# AVAILABLE RECORDS
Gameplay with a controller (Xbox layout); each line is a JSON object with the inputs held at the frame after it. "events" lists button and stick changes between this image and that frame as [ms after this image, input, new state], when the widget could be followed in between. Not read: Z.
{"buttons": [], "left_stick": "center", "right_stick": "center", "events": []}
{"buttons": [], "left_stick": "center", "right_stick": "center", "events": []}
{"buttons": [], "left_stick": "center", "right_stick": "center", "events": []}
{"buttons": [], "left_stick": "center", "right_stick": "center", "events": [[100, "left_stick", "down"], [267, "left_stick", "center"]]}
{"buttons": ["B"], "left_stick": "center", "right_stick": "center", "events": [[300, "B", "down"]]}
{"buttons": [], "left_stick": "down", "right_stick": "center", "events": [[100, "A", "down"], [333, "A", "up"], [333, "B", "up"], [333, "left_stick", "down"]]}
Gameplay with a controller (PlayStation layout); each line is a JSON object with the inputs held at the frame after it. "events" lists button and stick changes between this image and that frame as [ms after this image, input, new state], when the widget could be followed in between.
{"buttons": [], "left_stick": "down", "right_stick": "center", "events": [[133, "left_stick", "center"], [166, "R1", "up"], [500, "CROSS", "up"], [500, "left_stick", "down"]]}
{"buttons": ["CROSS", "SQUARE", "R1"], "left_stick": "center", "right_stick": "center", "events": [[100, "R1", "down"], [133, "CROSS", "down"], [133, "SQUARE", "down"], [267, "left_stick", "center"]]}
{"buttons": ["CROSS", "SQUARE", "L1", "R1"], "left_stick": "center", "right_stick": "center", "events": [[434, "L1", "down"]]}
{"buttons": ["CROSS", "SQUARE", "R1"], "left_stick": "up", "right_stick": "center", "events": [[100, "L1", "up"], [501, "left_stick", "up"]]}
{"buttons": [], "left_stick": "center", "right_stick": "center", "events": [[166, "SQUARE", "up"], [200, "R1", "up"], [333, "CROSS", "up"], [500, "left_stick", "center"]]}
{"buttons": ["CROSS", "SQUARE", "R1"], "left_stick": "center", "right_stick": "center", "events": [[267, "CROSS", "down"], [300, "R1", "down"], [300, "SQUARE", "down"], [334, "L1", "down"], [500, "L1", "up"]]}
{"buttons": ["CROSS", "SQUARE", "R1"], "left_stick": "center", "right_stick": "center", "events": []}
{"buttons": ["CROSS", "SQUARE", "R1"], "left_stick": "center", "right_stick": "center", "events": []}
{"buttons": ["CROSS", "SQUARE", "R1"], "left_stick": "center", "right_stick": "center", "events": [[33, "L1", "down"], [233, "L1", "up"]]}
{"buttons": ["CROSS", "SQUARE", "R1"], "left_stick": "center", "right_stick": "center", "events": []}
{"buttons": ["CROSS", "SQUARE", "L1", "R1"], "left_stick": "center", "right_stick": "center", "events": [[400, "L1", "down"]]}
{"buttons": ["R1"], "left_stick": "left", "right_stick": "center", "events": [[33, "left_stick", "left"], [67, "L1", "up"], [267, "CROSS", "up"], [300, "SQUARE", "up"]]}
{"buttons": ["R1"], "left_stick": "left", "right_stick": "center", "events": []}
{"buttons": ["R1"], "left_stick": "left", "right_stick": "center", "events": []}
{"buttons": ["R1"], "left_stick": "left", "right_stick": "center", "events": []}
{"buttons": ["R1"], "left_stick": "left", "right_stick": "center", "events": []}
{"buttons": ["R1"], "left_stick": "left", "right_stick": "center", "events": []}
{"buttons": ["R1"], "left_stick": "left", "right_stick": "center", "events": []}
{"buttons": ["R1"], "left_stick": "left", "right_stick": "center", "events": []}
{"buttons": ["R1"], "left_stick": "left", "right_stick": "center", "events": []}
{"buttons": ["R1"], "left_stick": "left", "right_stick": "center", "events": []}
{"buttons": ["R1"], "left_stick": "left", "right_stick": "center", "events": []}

# REQUIREMENT
Word for word, transcribe the complete listing.

# OUTPUT OF THE EXERCISE
Gameplay with a controller (Xbox layout); each line is a JSON object with the inputs held at the frame after it. "events" lists button and stick changes between this image and that frame as [ms after this image, input, new state], when the widget could be followed in between. Not read: Z.
{"buttons": [], "left_stick": "center", "right_stick": "center", "events": []}
{"buttons": [], "left_stick": "center", "right_stick": "center", "events": []}
{"buttons": [], "left_stick": "center", "right_stick": "center", "events": []}
{"buttons": [], "left_stick": "center", "right_stick": "center", "events": [[100, "left_stick", "down"], [267, "left_stick", "center"]]}
{"buttons": ["B"], "left_stick": "center", "right_stick": "center", "events": [[300, "B", "down"]]}
{"buttons": [], "left_stick": "down", "right_stick": "center", "events": [[100, "A", "down"], [333, "A", "up"], [333, "B", "up"], [333, "left_stick", "down"]]}
Gameplay with a controller (PlayStation layout); each line is a JSON object with the inputs held at the frame after it. "events" lists button and stick changes between this image and that frame as [ms after this image, input, new state], when the widget could be followed in between.
{"buttons": [], "left_stick": "down", "right_stick": "center", "events": [[133, "left_stick", "center"], [166, "R1", "up"], [500, "CROSS", "up"], [500, "left_stick", "down"]]}
{"buttons": ["CROSS", "SQUARE", "R1"], "left_stick": "center", "right_stick": "center", "events": [[100, "R1", "down"], [133, "CROSS", "down"], [133, "SQUARE", "down"], [267, "left_stick", "center"]]}
{"buttons": ["CROSS", "SQUARE", "L1", "R1"], "left_stick": "center", "right_stick": "center", "events": [[434, "L1", "down"]]}
{"buttons": ["CROSS", "SQUARE", "R1"], "left_stick": "up", "right_stick": "center", "events": [[100, "L1", "up"], [501, "left_stick", "up"]]}
{"buttons": [], "left_stick": "center", "right_stick": "center", "events": [[166, "SQUARE", "up"], [200, "R1", "up"], [333, "CROSS", "up"], [500, "left_stick", "center"]]}
{"buttons": ["CROSS", "SQUARE", "R1"], "left_stick": "center", "right_stick": "center", "events": [[267, "CROSS", "down"], [300, "R1", "down"], [300, "SQUARE", "down"], [334, "L1", "down"], [500, "L1", "up"]]}
{"buttons": ["CROSS", "SQUARE", "R1"], "left_stick": "center", "right_stick": "center", "events": []}
{"buttons": ["CROSS", "SQUARE", "R1"], "left_stick": "center", "right_stick": "center", "events": []}
{"buttons": ["CROSS", "SQUARE", "R1"], "left_stick": "center", "right_stick": "center", "events": [[33, "L1", "down"], [233, "L1", "up"]]}
{"buttons": ["CROSS", "SQUARE", "R1"], "left_stick": "center", "right_stick": "center", "events": []}
{"buttons": ["CROSS", "SQUARE", "L1", "R1"], "left_stick": "center", "right_stick": "center", "events": [[400, "L1", "down"]]}
{"buttons": ["R1"], "left_stick": "left", "right_stick": "center", "events": [[33, "left_stick", "left"], [67, "L1", "up"], [267, "CROSS", "up"], [300, "SQUARE", "up"]]}
{"buttons": ["R1"], "left_stick": "left", "right_stick": "center", "events": []}
{"buttons": ["R1"], "left_stick": "left", "right_stick": "center", "events": []}
{"buttons": ["R1"], "left_stick": "left", "right_stick": "center", "events": []}
{"buttons": ["R1"], "left_stick": "left", "right_stick": "center", "events": []}
{"buttons": ["R1"], "left_stick": "left", "right_stick": "center", "events": []}
{"buttons": ["R1"], "left_stick": "left", "right_stick": "center", "events": []}
{"buttons": ["R1"], "left_stick": "left", "right_stick": "center", "events": []}
{"buttons": ["R1"], "left_stick": "left", "right_stick": "center", "events": []}
{"buttons": ["R1"], "left_stick": "left", "right_stick": "center", "events": []}
{"buttons": ["R1"], "left_stick": "left", "right_stick": "center", "events": []}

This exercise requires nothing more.